(Beginning of Records for this exercise)
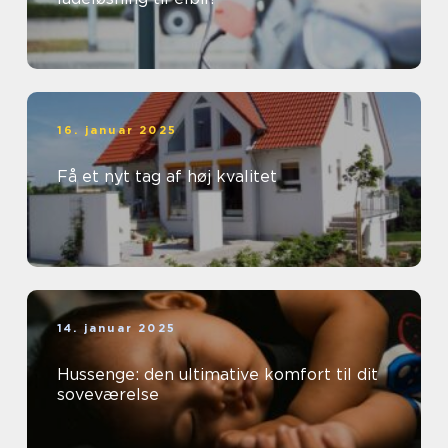
16. januar 2025
Få et nyt tag af høj kvalitet
14. januar 2025
Hussenge: den ultimative komfort til dit
soveværelse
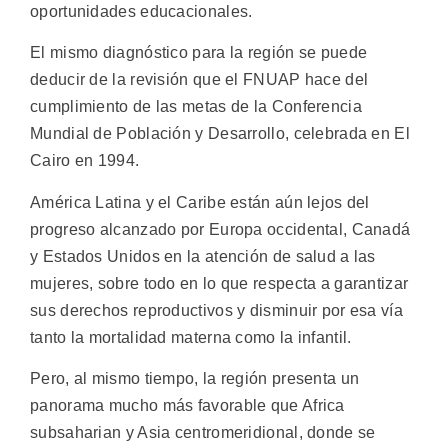
oportunidades educacionales.
El mismo diagnóstico para la región se puede
deducir de la revisión que el FNUAP hace del
cumplimiento de las metas de la Conferencia
Mundial de Población y Desarrollo, celebrada en El
Cairo en 1994.
América Latina y el Caribe están aún lejos del
progreso alcanzado por Europa occidental, Canadá
y Estados Unidos en la atención de salud a las
mujeres, sobre todo en lo que respecta a garantizar
sus derechos reproductivos y disminuir por esa vía
tanto la mortalidad materna como la infantil.
Pero, al mismo tiempo, la región presenta un
panorama mucho más favorable que Africa
subsaharian y Asia centromeridional, donde se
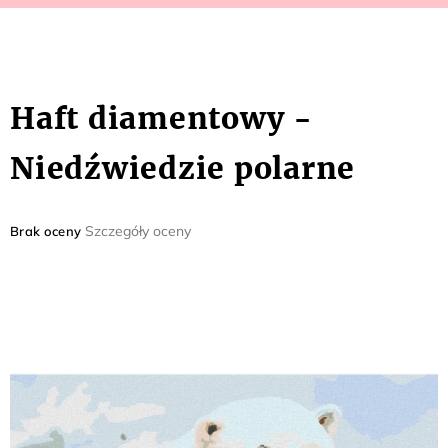
Haft diamentowy -
Niedźwiedzie polarne
Średnia
Szczegóły oceny
Brak oceny
ocena
produktu
wynosi
0,0
na
5
gwiazdek.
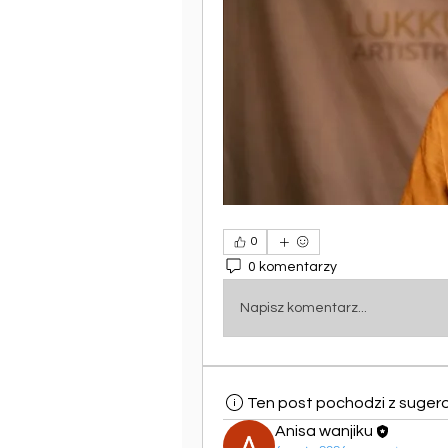
0
0 komentarzy
Napisz komentarz...
Ten post pochodzi z suger
Anisa wanjiku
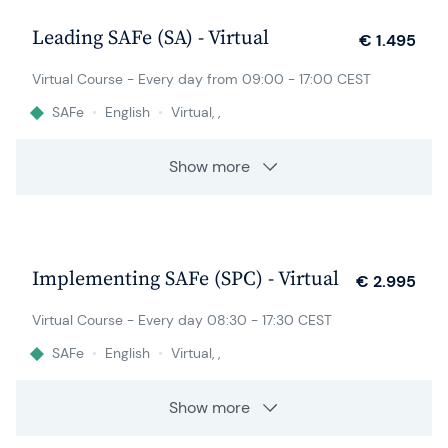
Leading SAFe (SA) - Virtual
€ 1.495
Virtual Course - Every day from 09:00 - 17:00 CEST
SAFe
•
English
•
Virtual, ,
Show more
8 sep.
Implementing SAFe (SPC) - Virtual
€ 2.995
Virtual Course - Every day 08:30 - 17:30 CEST
SAFe
•
English
•
Virtual, ,
Show more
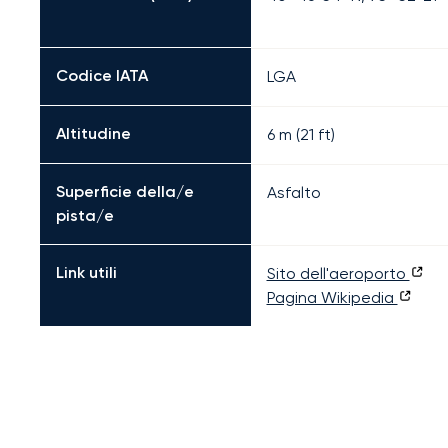
Codice IATA
LGA
Altitudine
6 m (21 ft)
Superficie della/e
Asfalto
pista/e
Link utili
Sito dell'aeroporto
Pagina Wikipedia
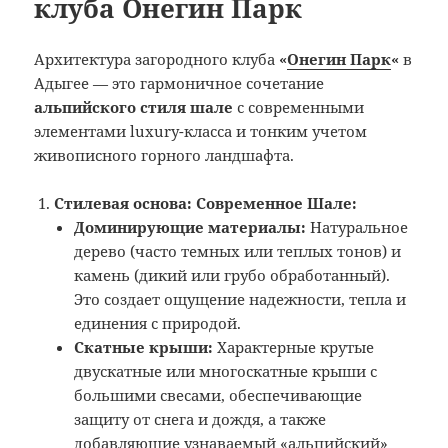
клуба Онегин Парк
Архитектура загородного клуба
«
Онегин Парк
«
в
Адыгее — это гармоничное сочетание
альпийского стиля шале
с современными
элементами luxury-класса и тонким учетом
живописного горного ландшафта.
Стилевая основа: Современное Шале:
Доминирующие материалы:
Натуральное
дерево (часто темных или теплых тонов) и
камень (дикий или грубо обработанный).
Это создает ощущение надежности, тепла и
единения с природой.
Скатные крыши:
Характерные крутые
двускатные или многоскатные крыши с
большими свесами, обеспечивающие
защиту от снега и дождя, а также
добавляющие узнаваемый «альпийский»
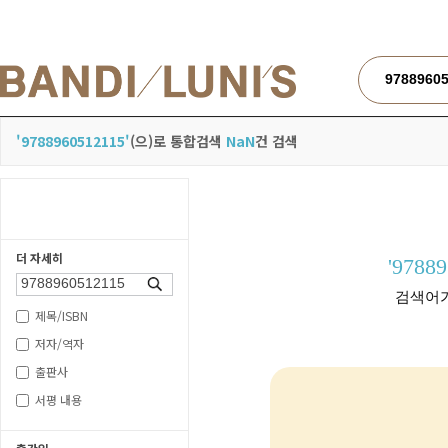
검색
'9788960512115'
(으)로 통합검색
NaN
건 검색
더 자세히
'9788
검색
검색어가
제목/ISBN
저자/역자
출판사
서평 내용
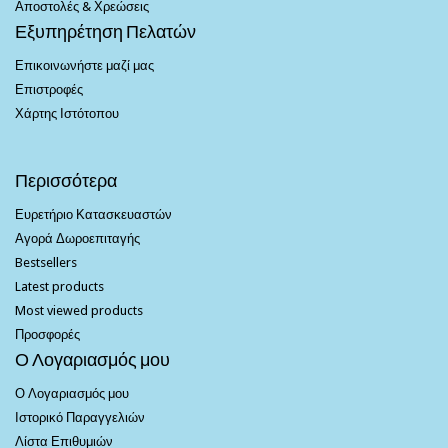
Αποστολές & Χρεώσεις
Εξυπηρέτηση Πελατών
Επικοινωνήστε μαζί μας
Επιστροφές
Χάρτης Ιστότοπου
Περισσότερα
Ευρετήριο Κατασκευαστών
Αγορά Δωροεπιταγής
Bestsellers
Latest products
Most viewed products
Προσφορές
Ο Λογαριασμός μου
Ο Λογαριασμός μου
Ιστορικό Παραγγελιών
Λίστα Επιθυμιών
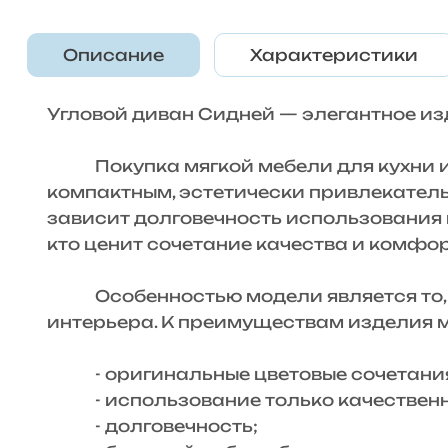
Описание
Характеристики
Угловой диван Сидней — элегантное и
Покупка мягкой мебели для кухни или
компактным, эстетически привлекательн
зависит долговечность использования 
кто ценит сочетание качества и комфо
Особенностью модели является то, чт
интерьера. К преимуществам изделия 
- оригинальные цветовые сочетани
- использование только качественных
- долговечность;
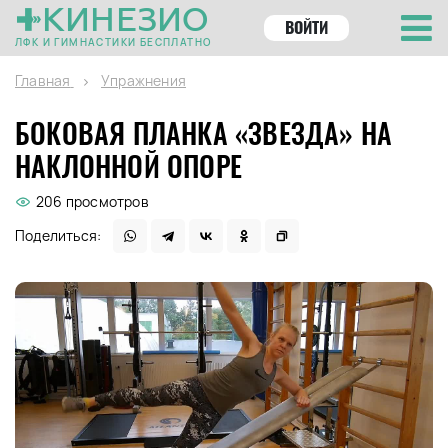
КИНЕЗИО
ВОЙТИ
ЛФК И ГИМНАСТИКИ БЕСПЛАТНО
Главная
Упражнения
БОКОВАЯ ПЛАНКА «ЗВЕЗДА» НА
НАКЛОННОЙ ОПОРЕ
206 просмотров
Поделиться:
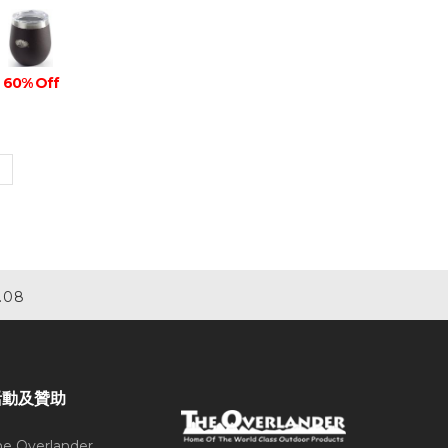
60% Off
.08
活動及贊助
he Overlander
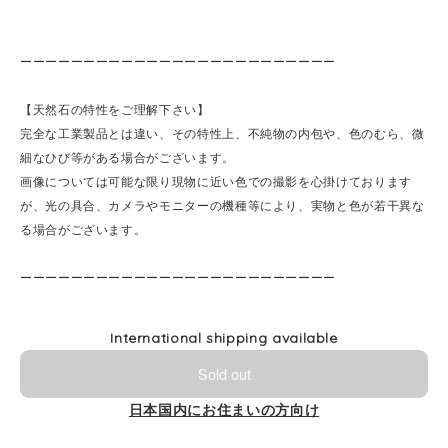
ーーーーーーーーーーーーーーーーーーーーーーーーー
【天然石の特性をご理解下さい】
完全な工業製品とは違い、その特性上、不純物の内包や、色のむら、微
細なひび等がある場合がございます。
画像については可能な限り現物に近い色での撮影を心掛けております
が、光の具合、カメラやモニターの機種等により、実物と色が若干異な
る場合がございます。
ーーーーーーーーーーーーーーーーーーーーーーーーー
International shipping available
Sold out
日本国内にお住まいの方向け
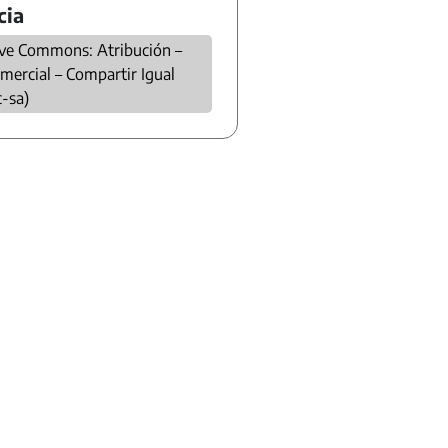
cia
ive Commons: Atribución –
mercial – Compartir Igual
c-sa)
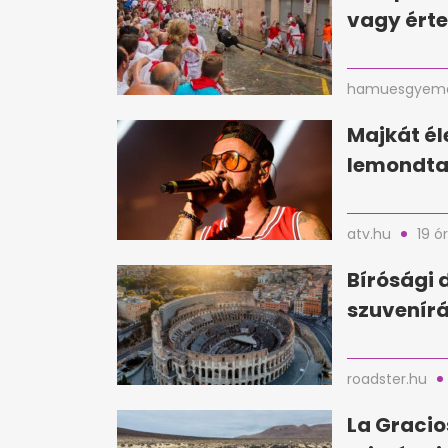
vagy érte
hamuesgyema
Majkát é
lemondta 
atv.hu
19 ó
Bírósági 
szuvenírá
roadster.hu
La Gracio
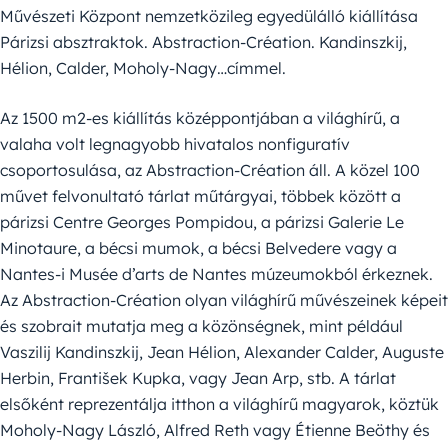
Művészeti Központ nemzetközileg egyedülálló kiállítása
Párizsi absztraktok. Abstraction-Création. Kandinszkij,
Hélion, Calder, Moholy-Nagy…címmel.
Az 1500 m2-es kiállítás középpontjában a világhírű, a
valaha volt legnagyobb hivatalos nonfiguratív
csoportosulása, az Abstraction-Création áll. A közel 100
művet felvonultató tárlat műtárgyai, többek között a
párizsi Centre Georges Pompidou, a párizsi Galerie Le
Minotaure, a bécsi mumok, a bécsi Belvedere vagy a
Nantes-i Musée d’arts de Nantes múzeumokból érkeznek.
Az Abstraction-Création olyan világhírű művészeinek képeit
és szobrait mutatja meg a közönségnek, mint például
Vaszilij Kandinszkij, Jean Hélion, Alexander Calder, Auguste
Herbin, František Kupka, vagy Jean Arp, stb. A tárlat
elsőként reprezentálja itthon a világhírű magyarok, köztük
Moholy-Nagy László, Alfred Reth vagy Étienne Beöthy és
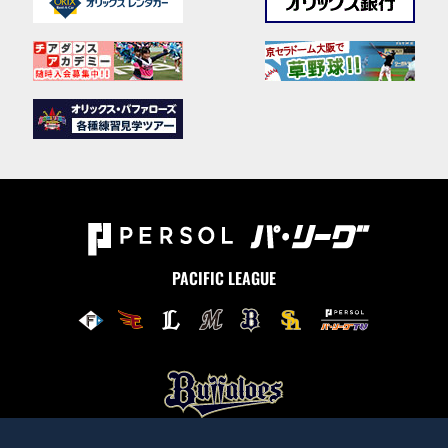
PACIFIC LEAGUE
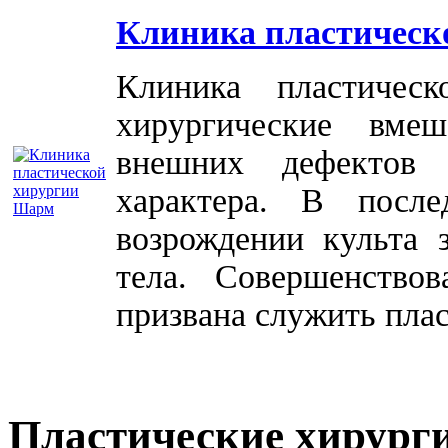
Клиника пластическ
Клиника пластичес
хирургические вме
внешних дефектов 
характера. В посл
возрождении культа 
тела. Совершенство
призвана служить плас
Пластические хирург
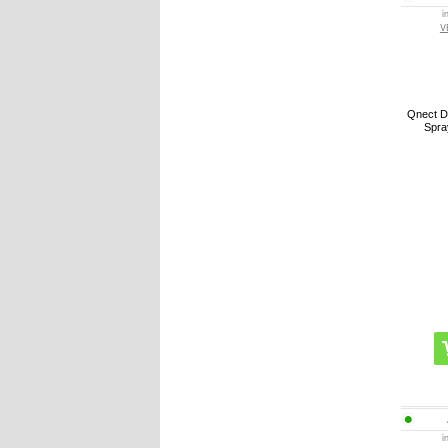
i
V
Qnect D
Spra
i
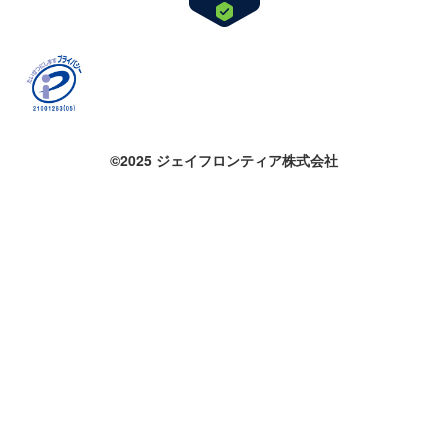
©2025 ジェイフロンティア株式会社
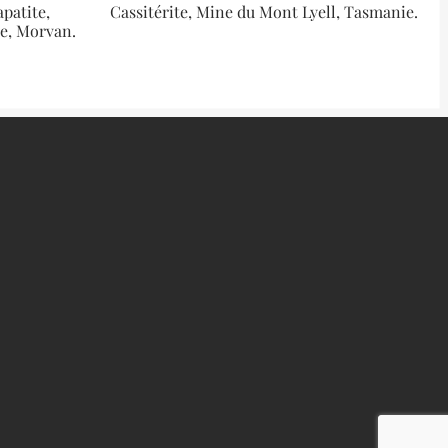
patite,
Cassitérite, Mine du Mont Lyell, Tasmanie.
re, Morvan.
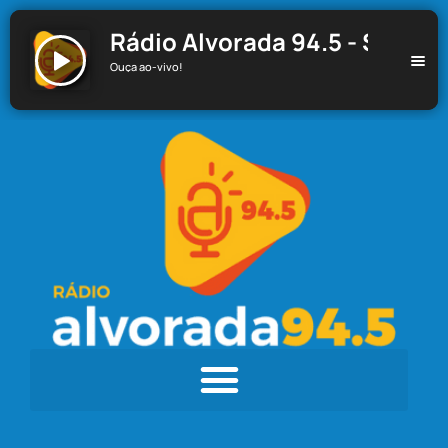
Rádio Alvorada 94.5 - Santa C
Ouça ao-vivo!
Rádio Alvorada 94.5 - Santa Cecília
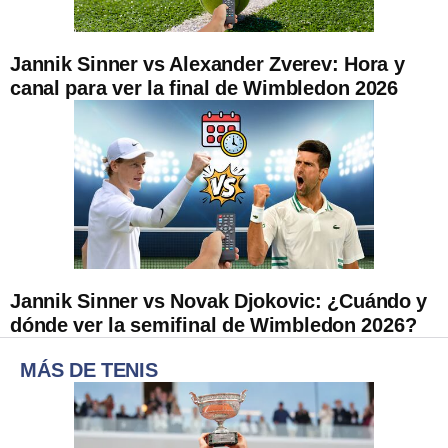
Jannik Sinner vs Alexander Zverev: Hora y
canal para ver la final de Wimbledon 2026
Jannik Sinner vs Novak Djokovic: ¿Cuándo y
dónde ver la semifinal de Wimbledon 2026?
MÁS DE TENIS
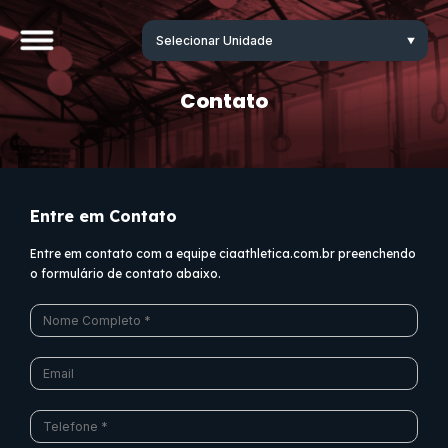
Contato
Entre em Contato
Entre em contato com a equipe ciaathletica.com.br preenchendo
o formulário de contato abaixo.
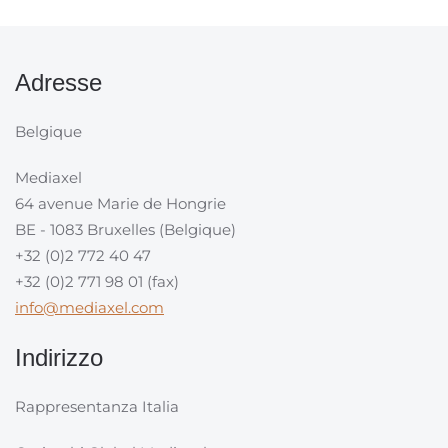
Adresse
Belgique
Mediaxel
64 avenue Marie de Hongrie
BE - 1083 Bruxelles (Belgique)
+32 (0)2 772 40 47
+32 (0)2 771 98 01 (fax)
info@mediaxel.com
Indirizzo
Rappresentanza Italia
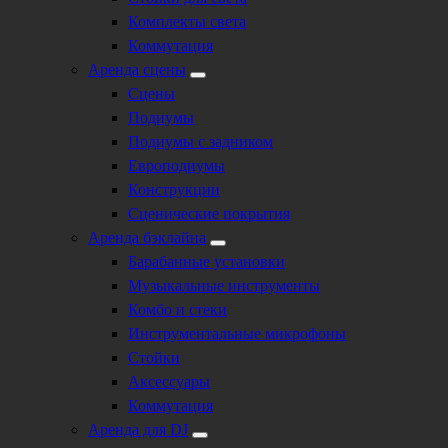
Комплекты света
Коммутация
Аренда сцены
Сцены
Подиумы
Подиумы с задником
Европодиумы
Конструкции
Сценические покрытия
Аренда бэклайна
Барабанные установки
Музыкальные инструменты
Комбо и стеки
Инструментальные микрофоны
Стойки
Аксессуары
Коммутация
Аренда для DJ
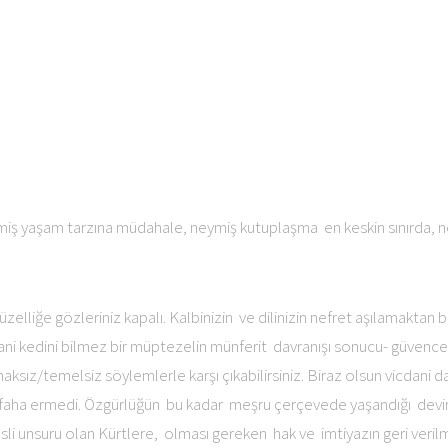
eymiş yaşam tarzına müdahale, neymiş kutuplaşma en keskin sınırda, 
zelliğe gözleriniz kapalı. Kalbinizin ve dilinizin nefret aşılamaktan b
yani kedini bilmez bir müptezelin münferit davranışı sonucu- güvence 
ksız/temelsiz söylemlerle karşı çıkabilirsiniz. Biraz olsun vicdani 
efaha ermedi. Özgürlüğün bu kadar meşru çerçevede yaşandığı devir 
 asli unsuru olan Kürtlere, olması gereken hak ve imtiyazın geri veri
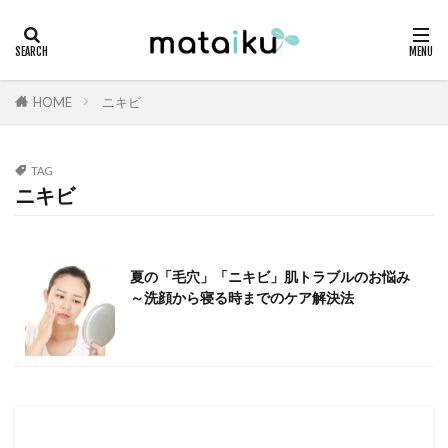
HOME
ニキビ
TAG
ニキビ
夏の「毛穴」「ニキビ」肌トラブルのお悩み
～洗顔から寝る時までのケア解決法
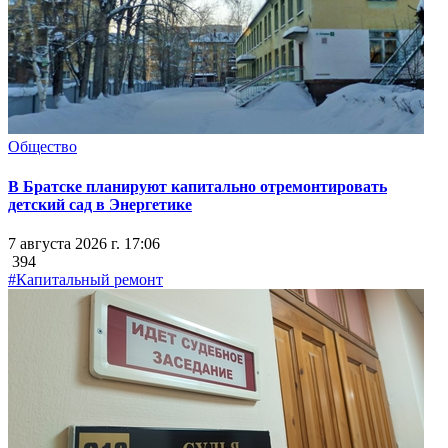
Общество
В Братске планируют капитально отремонтировать
детский сад в Энергетике
7 августа 2026 г. 17:06
394
#Капитальный ремонт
(End of Records for this exercise)
◆ Assignment ◆
Reproduce the data word for word from the start through the line containing "Anisa wanjiku", and leave the pictures out.

◆ Answer ◆
16. januar 2025
Få et nyt tag af høj kvalitet
14. januar 2025
Hussenge: den ultimative komfort til dit
soveværelse
oportunidades educacionales.
El mismo diagnóstico para la región se puede
deducir de la revisión que el FNUAP hace del
cumplimiento de las metas de la Conferencia
Mundial de Población y Desarrollo, celebrada en El
Cairo en 1994.
América Latina y el Caribe están aún lejos del
progreso alcanzado por Europa occidental, Canadá
y Estados Unidos en la atención de salud a las
mujeres, sobre todo en lo que respecta a garantizar
sus derechos reproductivos y disminuir por esa vía
tanto la mortalidad materna como la infantil.
Pero, al mismo tiempo, la región presenta un
panorama mucho más favorable que Africa
subsaharian y Asia centromeridional, donde se
Haft diamentowy -
Niedźwiedzie polarne
Średnia
Szczegóły oceny
Brak oceny
ocena
produktu
wynosi
0,0
na
5
gwiazdek.
0
0 komentarzy
Napisz komentarz...
Ten post pochodzi z suger
Anisa wanjiku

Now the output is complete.